Associate Professor Leah Christensen (Legal Education Pedagogy; Educational Policy) focuses on empirical legal research including studies on legal education, and has presented at conferences sponsored by the American Association of Law Schools (AALS), the Institute of Law School Teaching (ILST), the Education Law Association and the Law School Admissions Council (LSAC).
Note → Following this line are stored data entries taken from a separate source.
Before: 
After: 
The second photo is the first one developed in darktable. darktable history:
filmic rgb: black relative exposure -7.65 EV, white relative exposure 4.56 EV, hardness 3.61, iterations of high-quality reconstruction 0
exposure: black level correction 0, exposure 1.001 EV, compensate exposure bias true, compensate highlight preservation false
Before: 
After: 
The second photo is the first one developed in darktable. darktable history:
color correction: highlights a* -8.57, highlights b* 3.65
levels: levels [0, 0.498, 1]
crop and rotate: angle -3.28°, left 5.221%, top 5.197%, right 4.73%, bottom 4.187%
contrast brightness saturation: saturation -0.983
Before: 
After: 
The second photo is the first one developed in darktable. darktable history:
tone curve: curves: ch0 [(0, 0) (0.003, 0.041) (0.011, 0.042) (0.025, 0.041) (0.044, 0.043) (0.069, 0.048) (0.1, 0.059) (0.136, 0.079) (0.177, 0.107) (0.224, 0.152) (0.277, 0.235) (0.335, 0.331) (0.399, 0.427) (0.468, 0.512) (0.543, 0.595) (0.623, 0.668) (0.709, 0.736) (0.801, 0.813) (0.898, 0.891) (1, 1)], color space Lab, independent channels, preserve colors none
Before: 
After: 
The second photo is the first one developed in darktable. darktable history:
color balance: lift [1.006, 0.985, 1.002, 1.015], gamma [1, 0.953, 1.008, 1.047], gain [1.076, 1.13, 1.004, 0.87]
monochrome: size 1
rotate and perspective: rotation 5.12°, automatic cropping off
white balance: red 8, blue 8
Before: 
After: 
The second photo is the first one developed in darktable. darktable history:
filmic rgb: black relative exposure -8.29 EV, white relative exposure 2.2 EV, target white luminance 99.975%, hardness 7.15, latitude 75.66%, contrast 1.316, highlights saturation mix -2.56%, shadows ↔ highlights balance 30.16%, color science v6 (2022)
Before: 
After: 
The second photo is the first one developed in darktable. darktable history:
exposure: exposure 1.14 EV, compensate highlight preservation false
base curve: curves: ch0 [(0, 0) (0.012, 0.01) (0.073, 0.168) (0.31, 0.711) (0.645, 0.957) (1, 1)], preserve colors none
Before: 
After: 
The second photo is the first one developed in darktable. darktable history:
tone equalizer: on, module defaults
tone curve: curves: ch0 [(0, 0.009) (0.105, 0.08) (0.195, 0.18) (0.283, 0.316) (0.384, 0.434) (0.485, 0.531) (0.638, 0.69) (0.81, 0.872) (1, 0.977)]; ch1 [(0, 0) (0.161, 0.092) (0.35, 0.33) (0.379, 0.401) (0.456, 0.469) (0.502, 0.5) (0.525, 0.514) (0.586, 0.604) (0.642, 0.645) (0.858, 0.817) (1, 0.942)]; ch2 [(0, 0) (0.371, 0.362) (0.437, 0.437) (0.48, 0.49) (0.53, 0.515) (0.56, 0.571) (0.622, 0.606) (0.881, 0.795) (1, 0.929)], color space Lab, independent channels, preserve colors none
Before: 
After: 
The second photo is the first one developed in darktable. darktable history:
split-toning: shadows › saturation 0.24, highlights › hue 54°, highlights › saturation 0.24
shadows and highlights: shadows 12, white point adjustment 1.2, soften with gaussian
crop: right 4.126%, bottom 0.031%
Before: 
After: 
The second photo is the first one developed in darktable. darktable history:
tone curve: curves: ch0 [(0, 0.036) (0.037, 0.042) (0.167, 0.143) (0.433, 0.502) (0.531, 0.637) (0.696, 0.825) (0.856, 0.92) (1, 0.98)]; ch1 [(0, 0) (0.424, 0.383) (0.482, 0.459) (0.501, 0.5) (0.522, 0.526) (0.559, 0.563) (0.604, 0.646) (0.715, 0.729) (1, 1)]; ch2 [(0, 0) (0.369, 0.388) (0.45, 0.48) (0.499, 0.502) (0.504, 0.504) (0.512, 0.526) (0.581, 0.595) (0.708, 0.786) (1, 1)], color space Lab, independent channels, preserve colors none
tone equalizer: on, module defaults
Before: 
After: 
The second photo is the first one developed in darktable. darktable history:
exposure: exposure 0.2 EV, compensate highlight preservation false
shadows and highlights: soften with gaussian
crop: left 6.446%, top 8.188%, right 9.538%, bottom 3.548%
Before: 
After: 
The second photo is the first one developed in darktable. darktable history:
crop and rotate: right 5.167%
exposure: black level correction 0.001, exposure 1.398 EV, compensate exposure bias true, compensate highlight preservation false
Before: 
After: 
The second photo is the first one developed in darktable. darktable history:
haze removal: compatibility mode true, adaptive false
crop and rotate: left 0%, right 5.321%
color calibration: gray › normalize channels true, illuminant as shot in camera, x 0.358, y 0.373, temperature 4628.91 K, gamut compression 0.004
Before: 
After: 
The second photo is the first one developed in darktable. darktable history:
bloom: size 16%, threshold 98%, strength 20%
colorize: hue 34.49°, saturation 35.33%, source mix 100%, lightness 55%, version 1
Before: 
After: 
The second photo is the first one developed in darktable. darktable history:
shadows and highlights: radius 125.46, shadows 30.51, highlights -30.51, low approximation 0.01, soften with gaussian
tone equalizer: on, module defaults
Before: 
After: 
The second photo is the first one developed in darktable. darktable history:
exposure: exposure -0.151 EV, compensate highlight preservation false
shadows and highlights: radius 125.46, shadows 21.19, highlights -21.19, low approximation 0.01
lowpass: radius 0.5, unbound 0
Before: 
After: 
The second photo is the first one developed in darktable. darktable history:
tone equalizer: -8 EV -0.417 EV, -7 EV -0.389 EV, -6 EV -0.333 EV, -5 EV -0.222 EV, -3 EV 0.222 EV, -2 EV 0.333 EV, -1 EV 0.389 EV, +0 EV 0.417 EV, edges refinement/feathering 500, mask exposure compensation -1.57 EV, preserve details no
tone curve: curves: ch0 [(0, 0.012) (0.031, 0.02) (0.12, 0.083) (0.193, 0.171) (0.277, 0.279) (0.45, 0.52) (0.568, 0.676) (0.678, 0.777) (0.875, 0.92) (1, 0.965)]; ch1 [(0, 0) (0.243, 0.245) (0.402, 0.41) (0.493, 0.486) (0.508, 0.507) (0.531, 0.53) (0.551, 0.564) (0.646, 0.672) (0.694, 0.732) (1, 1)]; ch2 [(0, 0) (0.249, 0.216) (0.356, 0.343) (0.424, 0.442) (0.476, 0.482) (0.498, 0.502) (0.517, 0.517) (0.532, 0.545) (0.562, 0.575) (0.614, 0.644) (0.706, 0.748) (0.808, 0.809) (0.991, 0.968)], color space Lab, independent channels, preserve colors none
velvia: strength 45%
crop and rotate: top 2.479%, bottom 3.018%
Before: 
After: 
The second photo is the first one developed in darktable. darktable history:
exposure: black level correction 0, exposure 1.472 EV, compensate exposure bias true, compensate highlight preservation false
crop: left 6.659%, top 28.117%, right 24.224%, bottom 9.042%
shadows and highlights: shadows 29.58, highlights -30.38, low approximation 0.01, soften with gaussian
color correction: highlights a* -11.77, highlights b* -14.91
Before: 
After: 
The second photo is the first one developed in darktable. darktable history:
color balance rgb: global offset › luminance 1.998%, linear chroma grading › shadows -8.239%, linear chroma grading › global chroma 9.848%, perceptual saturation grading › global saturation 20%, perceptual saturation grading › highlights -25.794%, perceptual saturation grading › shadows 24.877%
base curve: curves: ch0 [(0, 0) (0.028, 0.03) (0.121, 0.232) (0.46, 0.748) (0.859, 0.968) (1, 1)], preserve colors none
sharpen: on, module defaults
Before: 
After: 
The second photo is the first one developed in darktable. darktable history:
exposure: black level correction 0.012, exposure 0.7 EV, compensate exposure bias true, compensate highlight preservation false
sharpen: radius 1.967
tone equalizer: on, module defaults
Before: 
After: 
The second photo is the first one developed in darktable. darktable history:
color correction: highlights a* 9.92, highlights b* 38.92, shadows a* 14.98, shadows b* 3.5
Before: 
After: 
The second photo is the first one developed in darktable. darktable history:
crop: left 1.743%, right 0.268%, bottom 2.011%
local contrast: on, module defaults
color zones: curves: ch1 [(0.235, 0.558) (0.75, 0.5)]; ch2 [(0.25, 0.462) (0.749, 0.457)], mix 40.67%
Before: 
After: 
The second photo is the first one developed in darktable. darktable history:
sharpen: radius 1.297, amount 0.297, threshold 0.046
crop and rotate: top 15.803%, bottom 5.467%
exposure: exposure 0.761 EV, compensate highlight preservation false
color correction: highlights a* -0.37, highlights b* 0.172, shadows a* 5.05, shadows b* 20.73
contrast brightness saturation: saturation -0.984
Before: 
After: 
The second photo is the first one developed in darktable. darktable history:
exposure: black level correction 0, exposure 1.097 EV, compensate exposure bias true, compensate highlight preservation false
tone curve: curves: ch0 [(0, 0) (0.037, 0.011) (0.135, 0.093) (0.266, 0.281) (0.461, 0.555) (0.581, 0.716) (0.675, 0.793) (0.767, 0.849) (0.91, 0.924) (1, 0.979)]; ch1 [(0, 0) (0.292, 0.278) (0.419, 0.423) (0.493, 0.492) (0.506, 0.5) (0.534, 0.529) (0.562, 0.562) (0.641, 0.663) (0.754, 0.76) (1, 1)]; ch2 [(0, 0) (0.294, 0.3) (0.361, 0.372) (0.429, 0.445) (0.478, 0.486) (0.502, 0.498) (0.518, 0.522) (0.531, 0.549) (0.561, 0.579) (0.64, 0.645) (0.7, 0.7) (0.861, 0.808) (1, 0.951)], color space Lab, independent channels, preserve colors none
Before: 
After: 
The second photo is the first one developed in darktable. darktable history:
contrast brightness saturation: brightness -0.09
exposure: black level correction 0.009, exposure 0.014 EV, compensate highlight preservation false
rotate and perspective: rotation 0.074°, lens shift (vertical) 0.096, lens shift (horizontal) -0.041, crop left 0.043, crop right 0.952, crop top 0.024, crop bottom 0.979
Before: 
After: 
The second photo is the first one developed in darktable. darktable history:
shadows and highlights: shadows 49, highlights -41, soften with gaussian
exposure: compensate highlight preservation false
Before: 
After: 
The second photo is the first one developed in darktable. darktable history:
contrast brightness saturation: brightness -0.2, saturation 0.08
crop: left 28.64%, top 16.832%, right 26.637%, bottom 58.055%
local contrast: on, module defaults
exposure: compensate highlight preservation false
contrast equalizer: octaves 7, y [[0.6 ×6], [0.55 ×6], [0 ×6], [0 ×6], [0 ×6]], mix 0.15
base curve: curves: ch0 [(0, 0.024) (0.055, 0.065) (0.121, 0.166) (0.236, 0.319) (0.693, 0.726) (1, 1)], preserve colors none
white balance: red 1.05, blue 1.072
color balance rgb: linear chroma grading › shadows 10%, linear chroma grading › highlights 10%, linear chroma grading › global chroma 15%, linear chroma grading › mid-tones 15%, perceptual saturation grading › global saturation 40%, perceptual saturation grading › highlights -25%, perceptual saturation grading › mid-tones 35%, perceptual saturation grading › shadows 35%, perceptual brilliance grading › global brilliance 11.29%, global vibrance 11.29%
Her scholarship includes "Sticks, Stones And Schoolyard Bullies: Restorative Justice," and "Mediation And A New Way To Approach Conflict Resolution In Our Schools," in the Nevada Law Journal.
Associate Professor Julie Cromer Young (Law and Film; Lawyers and American Film) co-organized the Seventh Annual Women and the Law Conference Virtual Women: Gender Issues in Intellectual Property and focuses on law and media issues in her scholarship, including "How on Earth Terrestrial Laws Can Protect Geospatial Data" in the Journal of Space Law.
Associate Professor Maurice R. Dyson (K-12 & Higher Education Policy; Civil Rights; Critical Race Studies) was a Special Projects team attorney for the U.S. Department of Education Office for Civil Rights (OCR) and has also served as the national chairperson of the Association of American Law Schools (AALS) Section on Education Law. Among his recent scholarship, he has written the first ever education law-critical race theory reader entitled Our Promise: Achieving Educational Equity for America's Children, Carolina Academic Press (Maurice R. Dyson, Daniel B. Weddle, eds.).
Associate Professor Kaimipono David Wenger (Critical Race Studies) has written several articles including "Nullificatory Juries" (with David A. Hoffman) in the Wisconsin Law Review and "Slavery as a Takings Clause Violation" in the American University Law Review, and "Causation and Attenuation in the Slavery Reparations Debate" in the University of San Francisco Law Review.
Associate Professor Rebecca Lee (Employment Law & Discrimination; Gender Equality) writes in the areas of employment discrimination and workplace policy, with a focus on issues of gender equality, how gender and race differences shape institutional norms, the role of leadership within organizations as well as the relationship between conceptions of equality and diversity. Her scholarship includes "The Organization as a Gendered Entity: A Response to Professor Schultz's The Sanitized Workplace" in the Columbia Journal of Gender and Law.
Associate Professor Luz Herrera (Civil Justice Seminar) focuses on efforts to close the access gap to legal services by promoting self-help centers, on-line legal services, pro-bono work, unbundling programs, prepaid systems and other services to underprivileged and middle income communities in San Diego County. Before entering academia, she operated a law firm in Compton, California, serving the underprivileged community. She has written "Reflections of a Community Lawyer" in The Modern American.
Adjunct Professor of Law Wayne Rosenbaum (Land Use Planning, Water Law) is special counsel to Foley & Lardner concentrating on environmental issues, including the development of cost effective compliance strategies for municipalities and industries regulated under the storm water provisions of the Clean Water Act.